AI for Heritage & Research
This session showed how AI is used in research and heritage using striking examples from the field. Topics included: AI and proprietary production process to access collections smarter & differently, AI for the benefit of diversity and inclusion & applied AI for the benefit of audience experience.
General introduction & Cultural AI Lab
Victor de Boer
View the accompanying slides of this introduction here.
LegaSea: exploring natural history heritage of the beach using AI and Citizen Science
Isaak Eijkelboom
In this talk an introduction will be given about the research on natural history heritage found on Dutch beaches: ice age fossils. What do these remains tell us about the history of life in the Netherlands? How did animals respond to climate change and the arrival of humans? Isaak talked about how AI models and the expertise of citizen scientists can help answer these ancient questions.

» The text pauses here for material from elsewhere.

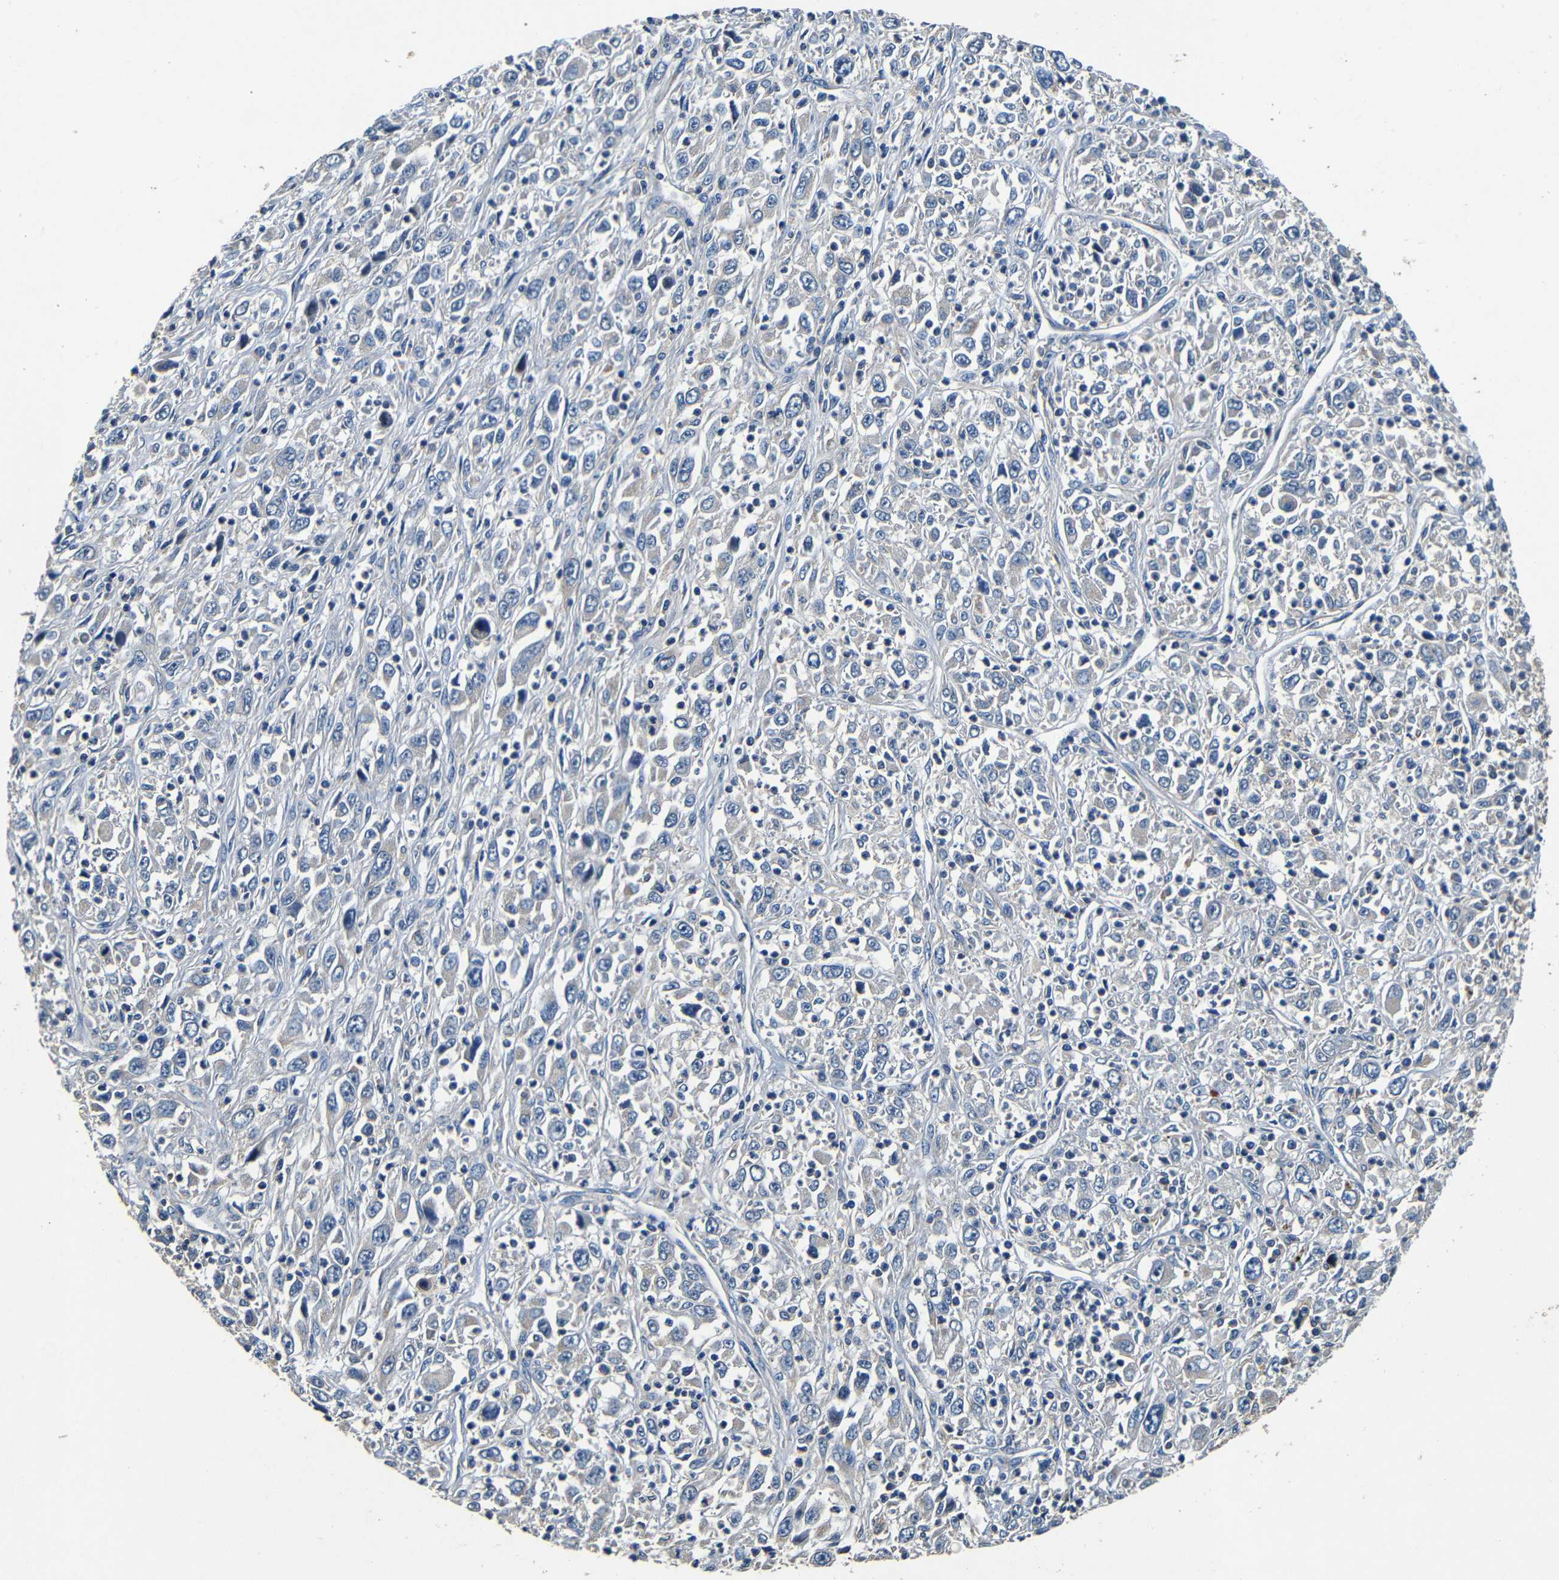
{"staining": {"intensity": "negative", "quantity": "none", "location": "none"}, "tissue": "melanoma", "cell_type": "Tumor cells", "image_type": "cancer", "snomed": [{"axis": "morphology", "description": "Malignant melanoma, Metastatic site"}, {"axis": "topography", "description": "Skin"}], "caption": "This is a photomicrograph of immunohistochemistry staining of melanoma, which shows no positivity in tumor cells. (Stains: DAB (3,3'-diaminobenzidine) IHC with hematoxylin counter stain, Microscopy: brightfield microscopy at high magnification).", "gene": "MTX1", "patient": {"sex": "female", "age": 56}}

View the accompanying presentation slides here.
Bias in Metadata
Cindy Zalm
The SociAl BIas Observatory (SABIO) project is aimed at investigating bias in the digital collections of the members of the Dutch Digital Heritage Network. In this project, we investigate how collection managers and curators create and add metadata to collection objects, and how bias in these metadata can be detected using statistical models. We aim to create a knowledge graph on top of existing collection databases that makes prejudices and imbalances in the data explicit such that they can be addressed, as well as taken into account by users of the data.
View the accompanying slides of this presentation here.
Utrecht Time Machine: what 1 night of working with data yields with help from AI
Rick Companje, Shannon Muiden & Kathleen Verdult
Over the centuries, Utrecht's Dom Tower has been captured by lots of people. Wouldn't it be nice if everyone could put together their own personalized Dom Tower? To this end, we have created an interactive 3D visualization tool based on linked open data. For this, anyone can draw from hundreds of annotated images of Utrecht's Dom Tower, drawn from a large number of heritage collections worldwide. So you can mix a 17th-century Domtoren in watercolor with pen drawings and advertising leaflets from the 20th century, resulting in a unique Domtoren on screen - and one that can also be printed out as a paper folding model.